_Page extract_:
Home The history of Huize Molenaar

The history of Huize Molenaar

Cuisinier Jacob Molenaar

On June 1st 1892, Jacob Molenaar settles in Utrecht at the Hamburgerstraat and begins Huize Molenaar. In 1900, he has the opportunity to purchase the stately mansion at Korte Nieuwstraat 6. The beautiful, partially 18th-century interior is an ideal place for dinners, receptions and celebrations, and he decides to move his kitchen there.

Over the years, Jacob Molenaar builds up a warm relationship with the administrators of the city of Utrecht and her university. For example, a menu has been preserved of the farewell meal of mayor Fockema Andreae in 1933. In honor of the same mayor, an exhibition was organized at the house in 1939, titled “Menus and other tasty memories of the mayoral career of Dr J.P. Fockema Andreae”.

Promotiediner De Kraft
Promotions

Until the 1950s, all academic promotional dinners and receptions are celebrated at Huize Molenaar. In the early years, the dinners are for gentlemen only. When the ladies are also given the opportunity to raise a glass to the doctoral candidate, they are to be received separately in one of the present “Scheltema kamers” on the first floor. Somewhat later, the ladies can finally take their seats at the same table. However, there is still a difference: while the ladies receive the cover of the thesis, its content is a ladies’ novel!

Installatie Borgers

Because of the established affiliation with Utrecht University, Huize Molenaar is also a favored venue for student parties. Even then, these parties could occasionally get quite out of hand. In the 1920s, Jacob Molenaar feels so agitated that he, without mercy, returns the coat of arms of the student union, which hung above the front door during their festivities. His message seems clear: he no longer appreciates these students as his guests. This entire incident causes such a commotion that even the mayor had to be involved.

Pothoven met bakfiets
Dinners at home

From the very beginning in 1892, Jacob Molenaar has been delivering “dinners at home” every day – a tradition that has continued for over a hundred years. A number of women from the neighborhood delivered the meals on foot. Later, this was done with a handcart. Pans in which the food was placed, were stacked in a holder with hot coal in the bottom part. It is only after the arrival of a delivery car that the clientele expands beyond the canals.

_Supplied data_:

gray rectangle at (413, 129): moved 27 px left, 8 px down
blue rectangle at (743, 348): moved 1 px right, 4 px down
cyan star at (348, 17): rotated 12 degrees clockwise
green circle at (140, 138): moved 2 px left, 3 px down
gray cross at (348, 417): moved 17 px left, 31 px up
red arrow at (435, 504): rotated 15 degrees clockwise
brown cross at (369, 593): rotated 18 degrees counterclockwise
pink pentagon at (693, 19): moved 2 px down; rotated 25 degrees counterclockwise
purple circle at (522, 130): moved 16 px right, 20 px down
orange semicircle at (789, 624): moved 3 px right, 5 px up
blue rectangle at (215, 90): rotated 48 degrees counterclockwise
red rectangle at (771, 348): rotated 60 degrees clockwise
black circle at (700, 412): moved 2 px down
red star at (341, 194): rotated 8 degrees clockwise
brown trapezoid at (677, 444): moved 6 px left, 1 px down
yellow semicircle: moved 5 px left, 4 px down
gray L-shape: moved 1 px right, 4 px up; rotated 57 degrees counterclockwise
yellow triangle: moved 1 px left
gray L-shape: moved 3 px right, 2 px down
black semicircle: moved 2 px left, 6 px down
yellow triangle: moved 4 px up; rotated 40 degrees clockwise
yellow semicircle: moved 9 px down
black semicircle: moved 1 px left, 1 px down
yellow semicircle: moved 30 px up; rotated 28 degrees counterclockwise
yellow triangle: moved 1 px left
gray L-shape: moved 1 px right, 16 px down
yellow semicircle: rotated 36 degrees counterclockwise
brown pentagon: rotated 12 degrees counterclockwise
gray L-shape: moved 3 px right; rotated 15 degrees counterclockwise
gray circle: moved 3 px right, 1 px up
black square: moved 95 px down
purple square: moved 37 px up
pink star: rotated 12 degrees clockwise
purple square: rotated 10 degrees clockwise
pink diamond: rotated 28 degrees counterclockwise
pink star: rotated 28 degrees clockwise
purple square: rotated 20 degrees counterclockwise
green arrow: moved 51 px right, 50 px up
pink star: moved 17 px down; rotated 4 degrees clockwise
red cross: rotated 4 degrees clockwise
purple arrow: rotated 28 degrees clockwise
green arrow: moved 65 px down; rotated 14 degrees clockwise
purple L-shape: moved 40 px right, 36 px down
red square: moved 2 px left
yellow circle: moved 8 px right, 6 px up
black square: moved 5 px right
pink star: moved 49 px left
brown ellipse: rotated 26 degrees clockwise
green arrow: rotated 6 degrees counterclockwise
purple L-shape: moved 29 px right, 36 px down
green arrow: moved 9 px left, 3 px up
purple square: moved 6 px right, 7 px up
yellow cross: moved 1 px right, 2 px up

_What is being asked_: Reproduce the part of the Huize Molenaar history that opens with the words containing "Installatie Borgers" and closes with "to be involved.", swapping "coat of arms" for "banner".

_Written solution_:
Installatie Borgers

Because of the established affiliation with Utrecht University, Huize Molenaar is also a favored venue for student parties. Even then, these parties could occasionally get quite out of hand. In the 1920s, Jacob Molenaar feels so agitated that he, without mercy, returns the banner of the student union, which hung above the front door during their festivities. His message seems clear: he no longer appreciates these students as his guests. This entire incident causes such a commotion that even the mayor had to be involved.